* begin PASSAGE GIVEN *

Early Golf in Niagara
It is that time of year again when people start to dust off their clubs and spend their days strolling along the greens at one of the many golf courses in the region. Particularly fascinating is the Niagara-on-the-Lake Golf Club, which holds the title of being one of the oldest golf clubs in North America (founded a couple of years after the Royal Montreal Golf Club, 1873). Having opened its doors, or rather its greens, in 1875, the course remains a beloved place by local enthusiasts and tourists alike.
The golf course originally consisted of nine holes and was affiliated with the Queen’s Royal Hotel, prior to its demolition in 1930. The golf club was then renamed as it is known today. However, the grounds historical significance and connection to royalty does not end there. On October 1st, 1901, the Prince of Wales, later King George V, was made an honorary member following his stay at the Queen’s Royal Hotel. After Fort George had been captured during the War of 1812, Fort Mississauga was erected to counter the American garrison, Fort Niagara. The British fort, having been abandoned by the 1860s remains nestled amongst holes one, two, and eight. Furthermore, links one, two, and eight have not been changed since their creation more than a century-and-a-half ago. Not only could you take the same steps as soldiers from centuries past, but you can also share drinks and laughter in the clubhouse as many others have before.
John Geale Dickson was the founding father of NOTL’s golf scene as he encouraged the establishment of the Niagara Golf Club. In 1881 he appointed his brother Robert Dickson to be captain of the Golf Club. Approximately fifteen years later, the first Niagara International golf tournament was held in 1895 (the very first of its kind). Events were open to Canadian and American golfers of various skillsets as well as lady golfers, a relatively liberal association for the time. The previous championship titles were held by Charles B. MacDonald and Rose Chatfield-Taylor of Chicago before Madeline Geale of NOTL (Niagara on the Lake) usurped the title in the ladies’ division; “The Niagara lady made her name as possessing the prettiest golf stroke among women in America and won with several points to spare.”
A three-time successive winner of the International Championship would be awarded custody of the Challenge Trophy (1895 value of $800). The trophy had been in the possession of Torontonian Douglas Laird, having won the championship three times in a row by 1906. Laird’s streak was short-lived as A. A. Adams of Hamilton took the win in 1908 and 1909. At the 16th annual tournament in 1910, the trophy was held at the Niagara Golf Club who anticipated it being rehomed at the Adams’ residence. The tournament was held annually until the start of the Great War when the grounds were used for military training.

* end PASSAGE GIVEN *

GIVEN INSTRUCTION 1 => Write out the part of the early golf in Niagara text starting with "Early Golf in" and going on through "and tourists alike.".
GIVEN INSTRUCTION 2 => According to the early golf in Niagara text, whom did John Geale Dickson appoint as captain of the Golf Club in 1881?

* begin ENTRIES PROVIDED *

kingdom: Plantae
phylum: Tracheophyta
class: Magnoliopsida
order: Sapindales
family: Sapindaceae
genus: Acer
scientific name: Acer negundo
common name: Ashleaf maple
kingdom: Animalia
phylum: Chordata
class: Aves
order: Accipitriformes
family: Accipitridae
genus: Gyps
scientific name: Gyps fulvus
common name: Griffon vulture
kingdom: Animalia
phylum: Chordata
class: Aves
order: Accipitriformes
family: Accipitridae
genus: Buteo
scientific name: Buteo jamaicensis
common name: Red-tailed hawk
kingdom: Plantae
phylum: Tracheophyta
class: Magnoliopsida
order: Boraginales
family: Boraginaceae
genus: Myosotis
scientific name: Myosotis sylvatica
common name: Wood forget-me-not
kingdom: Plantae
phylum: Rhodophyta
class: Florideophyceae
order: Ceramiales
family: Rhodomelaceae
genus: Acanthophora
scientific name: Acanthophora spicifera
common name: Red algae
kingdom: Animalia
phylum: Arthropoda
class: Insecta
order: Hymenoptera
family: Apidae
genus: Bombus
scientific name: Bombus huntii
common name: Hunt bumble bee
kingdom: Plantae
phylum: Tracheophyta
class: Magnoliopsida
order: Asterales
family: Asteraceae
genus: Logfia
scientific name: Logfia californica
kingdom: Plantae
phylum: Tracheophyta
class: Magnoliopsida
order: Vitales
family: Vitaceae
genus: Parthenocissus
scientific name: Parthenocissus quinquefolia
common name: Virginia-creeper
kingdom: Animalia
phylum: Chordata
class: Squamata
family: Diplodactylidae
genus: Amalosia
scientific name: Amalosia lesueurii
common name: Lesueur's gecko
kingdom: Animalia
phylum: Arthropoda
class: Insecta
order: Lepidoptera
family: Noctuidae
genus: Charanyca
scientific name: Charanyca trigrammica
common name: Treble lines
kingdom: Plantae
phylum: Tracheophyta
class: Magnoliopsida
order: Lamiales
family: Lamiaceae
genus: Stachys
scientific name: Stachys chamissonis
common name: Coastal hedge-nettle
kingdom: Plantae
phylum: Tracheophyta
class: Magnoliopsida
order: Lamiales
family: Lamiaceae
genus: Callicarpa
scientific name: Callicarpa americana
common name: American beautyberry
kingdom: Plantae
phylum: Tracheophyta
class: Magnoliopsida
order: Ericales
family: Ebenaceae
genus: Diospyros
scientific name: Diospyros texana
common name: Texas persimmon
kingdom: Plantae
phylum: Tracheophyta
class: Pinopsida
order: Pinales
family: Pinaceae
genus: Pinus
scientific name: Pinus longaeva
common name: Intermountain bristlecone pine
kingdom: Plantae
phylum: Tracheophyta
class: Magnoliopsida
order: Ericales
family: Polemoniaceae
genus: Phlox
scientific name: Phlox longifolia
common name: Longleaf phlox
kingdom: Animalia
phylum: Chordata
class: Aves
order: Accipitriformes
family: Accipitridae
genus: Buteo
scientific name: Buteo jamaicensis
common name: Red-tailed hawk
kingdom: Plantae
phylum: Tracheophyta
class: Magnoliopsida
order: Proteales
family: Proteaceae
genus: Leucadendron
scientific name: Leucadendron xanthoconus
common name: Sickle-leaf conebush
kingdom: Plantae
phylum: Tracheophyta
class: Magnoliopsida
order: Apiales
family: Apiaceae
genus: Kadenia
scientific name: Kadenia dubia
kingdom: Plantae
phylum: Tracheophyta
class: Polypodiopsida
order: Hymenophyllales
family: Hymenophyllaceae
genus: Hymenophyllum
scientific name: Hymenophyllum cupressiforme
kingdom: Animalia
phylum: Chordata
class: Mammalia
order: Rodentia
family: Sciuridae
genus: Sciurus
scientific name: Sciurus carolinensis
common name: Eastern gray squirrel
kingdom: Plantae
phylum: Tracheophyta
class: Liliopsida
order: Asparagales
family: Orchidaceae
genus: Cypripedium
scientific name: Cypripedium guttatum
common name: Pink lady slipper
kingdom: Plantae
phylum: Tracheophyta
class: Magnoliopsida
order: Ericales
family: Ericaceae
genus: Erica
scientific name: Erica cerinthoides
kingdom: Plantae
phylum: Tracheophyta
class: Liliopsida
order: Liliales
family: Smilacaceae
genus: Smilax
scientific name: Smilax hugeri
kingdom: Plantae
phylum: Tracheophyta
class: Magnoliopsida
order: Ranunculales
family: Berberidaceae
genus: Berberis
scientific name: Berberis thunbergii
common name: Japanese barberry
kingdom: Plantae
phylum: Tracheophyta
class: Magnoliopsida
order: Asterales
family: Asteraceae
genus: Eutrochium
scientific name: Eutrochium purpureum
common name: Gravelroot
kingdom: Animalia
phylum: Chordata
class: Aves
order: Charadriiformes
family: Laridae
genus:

* end ENTRIES PROVIDED *

WRITTEN RESPONSE 1 =>
Early Golf in Niagara
It is that time of year again when people start to dust off their clubs and spend their days strolling along the greens at one of the many golf courses in the region. Particularly fascinating is the Niagara-on-the-Lake Golf Club, which holds the title of being one of the oldest golf clubs in North America (founded a couple of years after the Royal Montreal Golf Club, 1873). Having opened its doors, or rather its greens, in 1875, the course remains a beloved place by local enthusiasts and tourists alike.

WRITTEN RESPONSE 2 => His brother, Robert Dickson.